Exercise directions: Reproduce, without alteration, the lines in the records below from the line containing "Средства для сервиса / Оборудование" through the line containing "Девелопер для ремонта", with both of those lines included.

Data shown:
-------

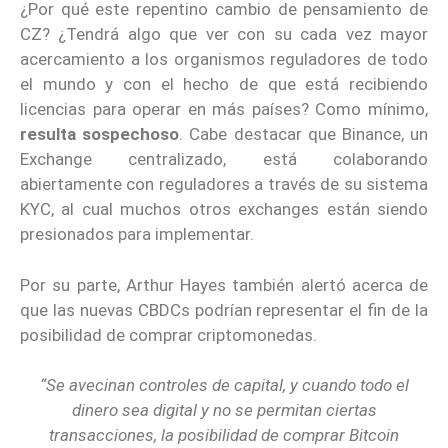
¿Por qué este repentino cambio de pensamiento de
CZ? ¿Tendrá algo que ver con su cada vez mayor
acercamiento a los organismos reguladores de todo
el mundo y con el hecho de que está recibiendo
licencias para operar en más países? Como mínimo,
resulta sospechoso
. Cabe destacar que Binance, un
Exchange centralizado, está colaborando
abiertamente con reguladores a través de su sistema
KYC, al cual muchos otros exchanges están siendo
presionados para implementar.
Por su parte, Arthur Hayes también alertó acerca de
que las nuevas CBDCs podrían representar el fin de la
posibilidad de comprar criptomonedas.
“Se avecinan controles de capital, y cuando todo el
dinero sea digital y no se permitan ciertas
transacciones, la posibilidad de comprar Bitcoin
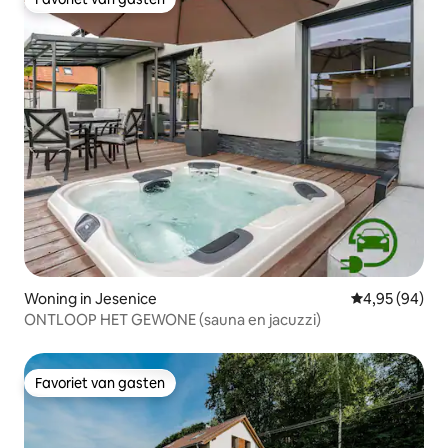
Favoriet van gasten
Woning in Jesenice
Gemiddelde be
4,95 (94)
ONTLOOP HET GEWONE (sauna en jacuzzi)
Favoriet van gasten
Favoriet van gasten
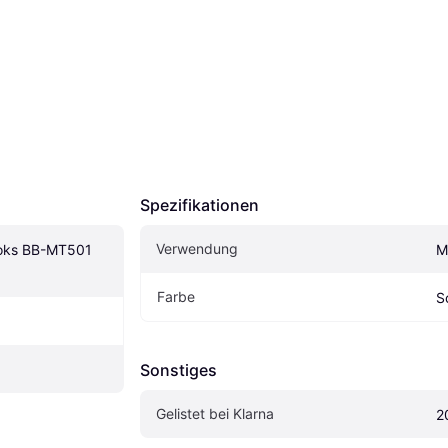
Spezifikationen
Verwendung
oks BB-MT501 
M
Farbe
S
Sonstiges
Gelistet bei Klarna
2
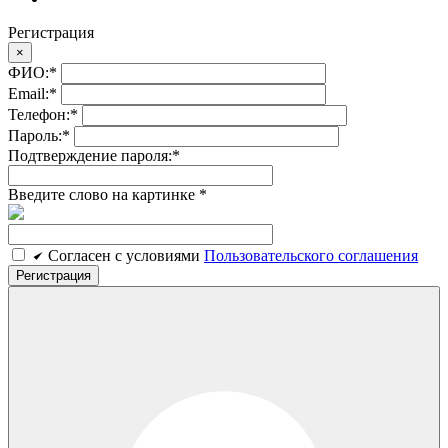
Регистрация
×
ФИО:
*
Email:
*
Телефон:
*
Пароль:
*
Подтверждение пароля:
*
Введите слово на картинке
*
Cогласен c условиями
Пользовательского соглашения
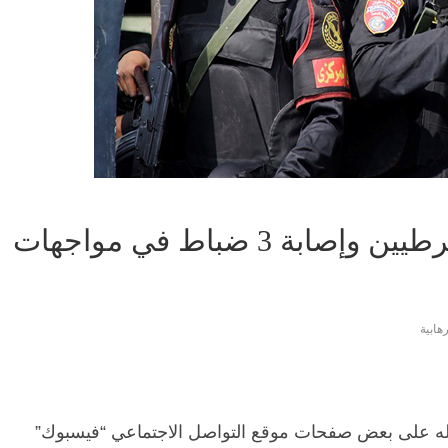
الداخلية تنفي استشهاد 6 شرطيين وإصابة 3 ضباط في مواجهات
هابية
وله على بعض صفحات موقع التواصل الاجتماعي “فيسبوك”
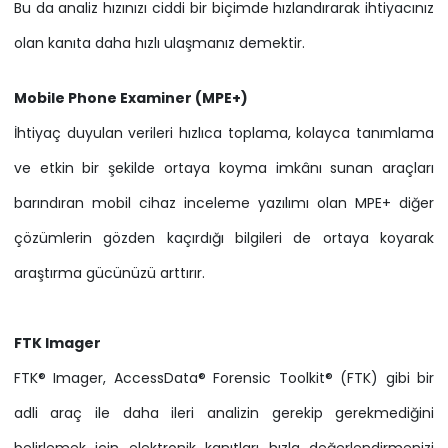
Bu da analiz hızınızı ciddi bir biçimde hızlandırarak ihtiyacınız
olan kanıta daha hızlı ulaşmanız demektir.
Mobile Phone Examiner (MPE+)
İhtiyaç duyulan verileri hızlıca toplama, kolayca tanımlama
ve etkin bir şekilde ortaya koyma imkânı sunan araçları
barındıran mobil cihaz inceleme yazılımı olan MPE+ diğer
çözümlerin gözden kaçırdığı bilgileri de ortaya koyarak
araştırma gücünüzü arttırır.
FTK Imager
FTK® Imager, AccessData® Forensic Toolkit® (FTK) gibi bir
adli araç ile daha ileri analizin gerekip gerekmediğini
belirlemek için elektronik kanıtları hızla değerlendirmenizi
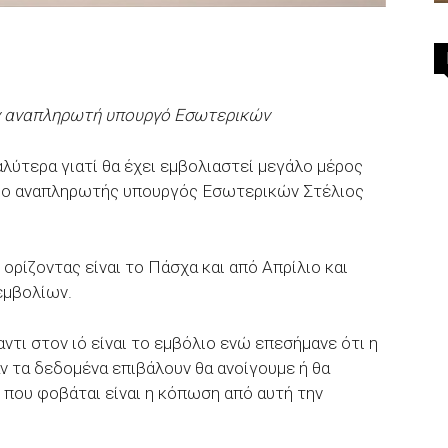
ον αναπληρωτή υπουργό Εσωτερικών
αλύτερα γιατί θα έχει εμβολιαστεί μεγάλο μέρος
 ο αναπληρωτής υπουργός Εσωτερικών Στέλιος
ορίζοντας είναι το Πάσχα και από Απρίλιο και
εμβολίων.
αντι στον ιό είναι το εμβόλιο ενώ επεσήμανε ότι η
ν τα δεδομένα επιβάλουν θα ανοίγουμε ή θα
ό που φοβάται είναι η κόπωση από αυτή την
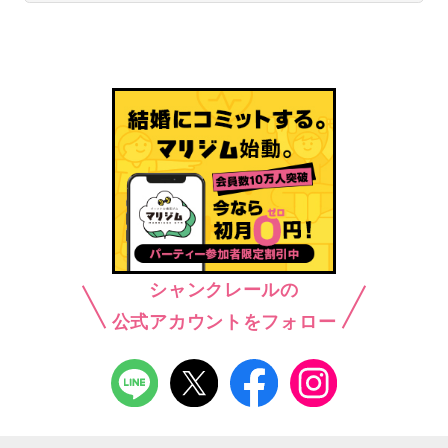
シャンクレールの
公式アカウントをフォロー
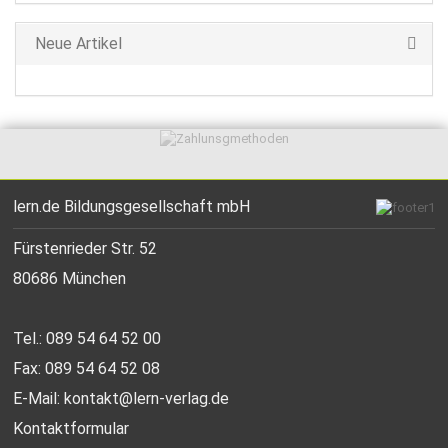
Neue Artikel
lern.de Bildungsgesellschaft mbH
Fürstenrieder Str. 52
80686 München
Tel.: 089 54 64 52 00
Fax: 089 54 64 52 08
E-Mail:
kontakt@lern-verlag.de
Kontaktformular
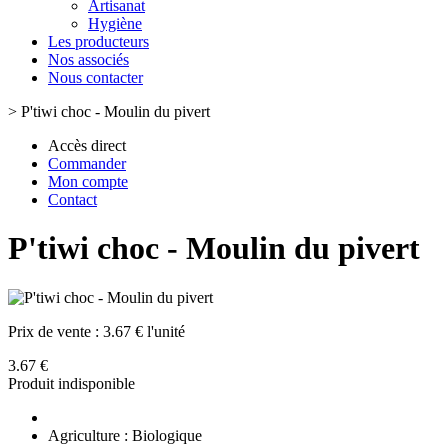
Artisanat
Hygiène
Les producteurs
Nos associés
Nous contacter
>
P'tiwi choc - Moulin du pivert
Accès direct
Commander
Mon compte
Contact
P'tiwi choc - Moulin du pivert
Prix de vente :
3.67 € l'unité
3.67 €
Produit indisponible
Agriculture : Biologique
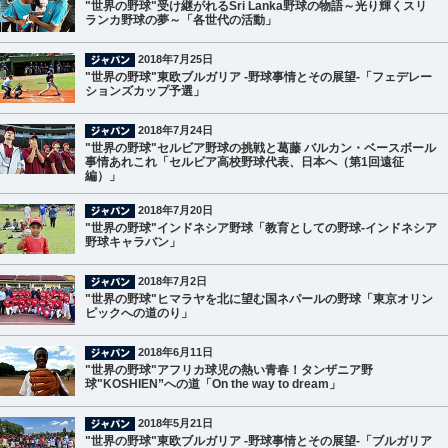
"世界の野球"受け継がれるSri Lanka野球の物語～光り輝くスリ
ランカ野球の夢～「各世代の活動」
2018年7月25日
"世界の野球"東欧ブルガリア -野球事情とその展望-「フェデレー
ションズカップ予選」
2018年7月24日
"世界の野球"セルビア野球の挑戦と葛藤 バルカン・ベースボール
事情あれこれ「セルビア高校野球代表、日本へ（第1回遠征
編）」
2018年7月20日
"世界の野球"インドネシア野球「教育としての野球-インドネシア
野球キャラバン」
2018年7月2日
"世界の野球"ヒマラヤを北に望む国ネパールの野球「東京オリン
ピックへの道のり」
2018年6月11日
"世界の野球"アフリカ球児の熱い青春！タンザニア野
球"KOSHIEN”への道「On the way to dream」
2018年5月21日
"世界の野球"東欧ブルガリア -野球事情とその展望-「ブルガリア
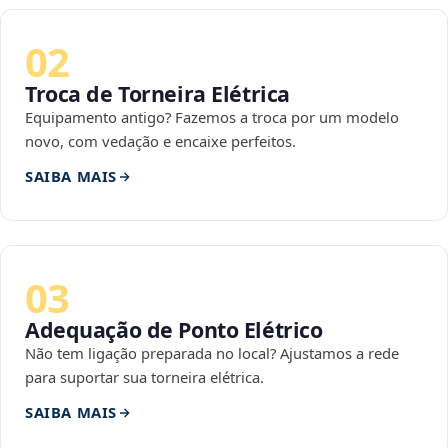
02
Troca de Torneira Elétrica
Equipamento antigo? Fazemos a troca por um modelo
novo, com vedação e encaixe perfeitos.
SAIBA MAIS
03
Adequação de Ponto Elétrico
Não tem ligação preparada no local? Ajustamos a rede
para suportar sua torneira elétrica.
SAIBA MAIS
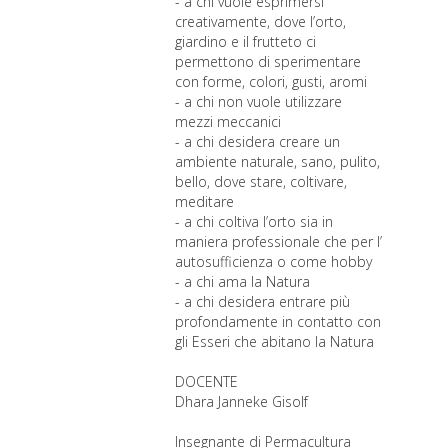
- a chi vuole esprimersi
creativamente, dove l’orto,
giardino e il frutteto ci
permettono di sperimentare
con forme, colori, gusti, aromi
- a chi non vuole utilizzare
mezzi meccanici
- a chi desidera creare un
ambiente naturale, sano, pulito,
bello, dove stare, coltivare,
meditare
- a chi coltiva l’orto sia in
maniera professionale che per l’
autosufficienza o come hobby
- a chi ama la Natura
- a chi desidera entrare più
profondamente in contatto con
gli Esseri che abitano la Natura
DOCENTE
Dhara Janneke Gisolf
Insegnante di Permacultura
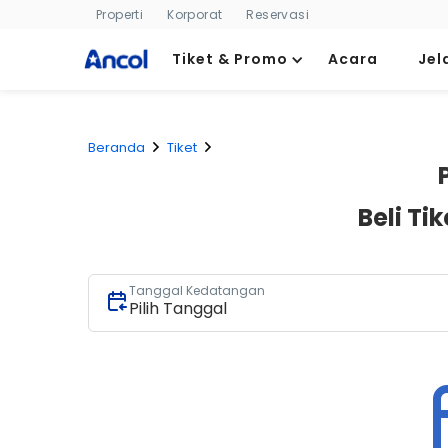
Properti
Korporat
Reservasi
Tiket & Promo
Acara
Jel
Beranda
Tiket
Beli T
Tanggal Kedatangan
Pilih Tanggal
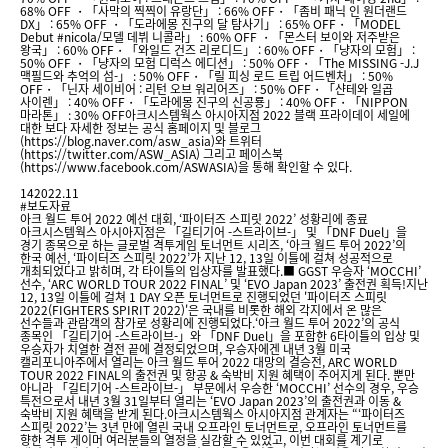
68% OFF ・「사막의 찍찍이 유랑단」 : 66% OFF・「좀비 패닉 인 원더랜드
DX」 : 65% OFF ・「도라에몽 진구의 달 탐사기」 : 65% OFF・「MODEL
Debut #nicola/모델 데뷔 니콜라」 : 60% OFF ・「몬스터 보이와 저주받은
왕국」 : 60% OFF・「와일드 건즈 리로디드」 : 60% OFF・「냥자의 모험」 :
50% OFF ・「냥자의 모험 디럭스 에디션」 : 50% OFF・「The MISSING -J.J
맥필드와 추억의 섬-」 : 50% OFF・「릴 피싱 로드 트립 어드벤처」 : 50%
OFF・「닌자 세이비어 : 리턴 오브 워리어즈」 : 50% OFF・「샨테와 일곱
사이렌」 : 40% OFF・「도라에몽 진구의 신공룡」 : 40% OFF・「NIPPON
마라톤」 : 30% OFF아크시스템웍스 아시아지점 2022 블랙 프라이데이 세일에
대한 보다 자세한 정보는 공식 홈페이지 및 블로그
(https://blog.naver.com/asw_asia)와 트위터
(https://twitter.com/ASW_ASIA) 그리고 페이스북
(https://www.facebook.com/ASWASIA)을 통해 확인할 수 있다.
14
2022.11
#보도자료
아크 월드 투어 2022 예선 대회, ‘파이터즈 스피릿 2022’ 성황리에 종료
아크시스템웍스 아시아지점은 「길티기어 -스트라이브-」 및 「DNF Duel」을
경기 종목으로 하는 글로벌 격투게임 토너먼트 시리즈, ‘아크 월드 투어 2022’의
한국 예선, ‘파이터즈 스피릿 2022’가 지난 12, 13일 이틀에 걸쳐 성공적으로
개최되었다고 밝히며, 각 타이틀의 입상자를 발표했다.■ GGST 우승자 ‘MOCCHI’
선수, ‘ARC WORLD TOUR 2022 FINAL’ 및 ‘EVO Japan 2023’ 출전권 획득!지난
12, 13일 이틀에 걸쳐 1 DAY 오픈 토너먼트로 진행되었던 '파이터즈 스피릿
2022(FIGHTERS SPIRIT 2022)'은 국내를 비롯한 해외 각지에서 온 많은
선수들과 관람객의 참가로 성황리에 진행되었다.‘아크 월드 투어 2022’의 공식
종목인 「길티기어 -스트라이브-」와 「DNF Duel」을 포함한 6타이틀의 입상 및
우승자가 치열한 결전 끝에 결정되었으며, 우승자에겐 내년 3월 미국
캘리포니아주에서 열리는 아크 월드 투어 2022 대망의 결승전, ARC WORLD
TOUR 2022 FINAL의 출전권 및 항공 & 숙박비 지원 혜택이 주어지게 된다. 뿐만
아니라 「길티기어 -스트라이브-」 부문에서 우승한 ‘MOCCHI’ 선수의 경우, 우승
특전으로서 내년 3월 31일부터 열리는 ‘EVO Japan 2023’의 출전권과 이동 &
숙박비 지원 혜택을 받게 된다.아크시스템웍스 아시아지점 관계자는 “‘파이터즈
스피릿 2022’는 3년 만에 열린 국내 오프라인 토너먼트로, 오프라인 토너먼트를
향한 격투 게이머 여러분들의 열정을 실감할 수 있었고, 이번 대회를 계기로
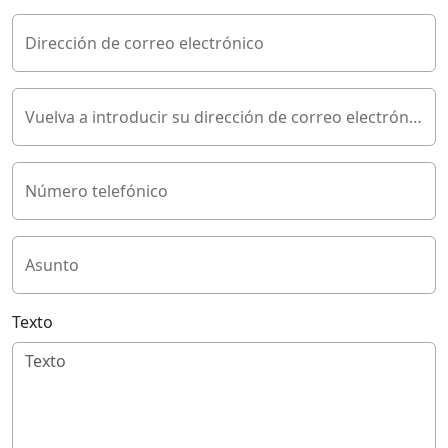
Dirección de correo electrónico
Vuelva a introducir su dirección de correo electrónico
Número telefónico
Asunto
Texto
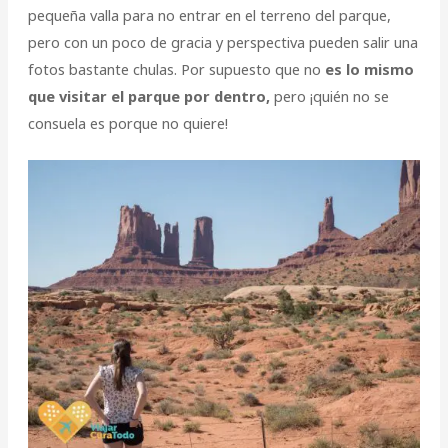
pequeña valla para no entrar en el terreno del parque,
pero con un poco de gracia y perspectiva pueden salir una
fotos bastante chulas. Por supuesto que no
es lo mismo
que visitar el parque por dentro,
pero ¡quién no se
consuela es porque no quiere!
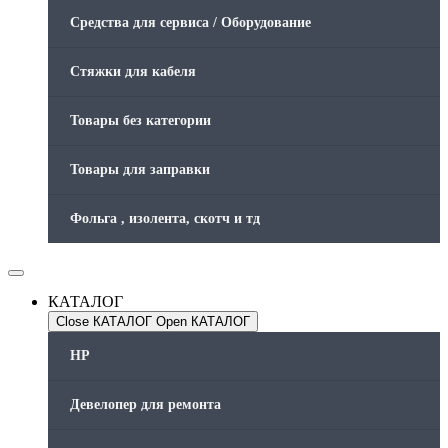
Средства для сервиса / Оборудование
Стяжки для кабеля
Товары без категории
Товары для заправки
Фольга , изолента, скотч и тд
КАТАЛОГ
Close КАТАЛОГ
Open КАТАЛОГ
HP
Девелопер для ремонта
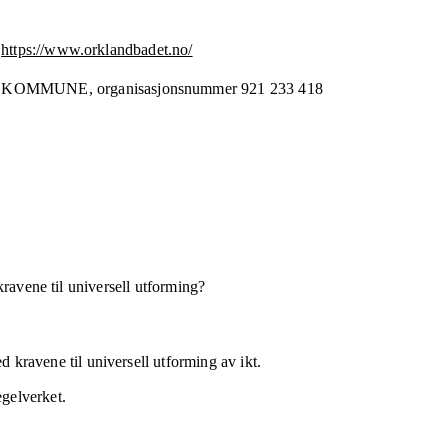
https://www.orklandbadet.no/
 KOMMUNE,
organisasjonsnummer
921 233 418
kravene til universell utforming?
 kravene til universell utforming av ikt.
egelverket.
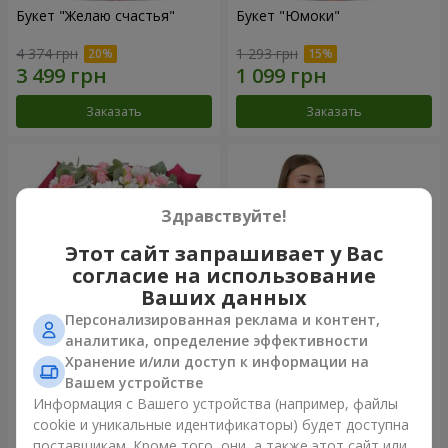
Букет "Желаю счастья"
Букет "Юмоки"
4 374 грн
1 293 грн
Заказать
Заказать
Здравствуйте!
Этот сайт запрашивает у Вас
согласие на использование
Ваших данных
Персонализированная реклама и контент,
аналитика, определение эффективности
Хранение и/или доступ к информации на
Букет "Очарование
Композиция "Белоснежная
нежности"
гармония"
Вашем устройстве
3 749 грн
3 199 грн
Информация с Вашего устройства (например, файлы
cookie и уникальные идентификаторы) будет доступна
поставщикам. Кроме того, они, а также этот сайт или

-------

Answer for this exercise:
Средства для сервиса / Оборудование
Стяжки для кабеля
Товары без категории
Товары для заправки
Фольга , изолента, скотч и тд
КАТАЛОГ
Close КАТАЛОГ
Open КАТАЛОГ
HP
Девелопер для ремонта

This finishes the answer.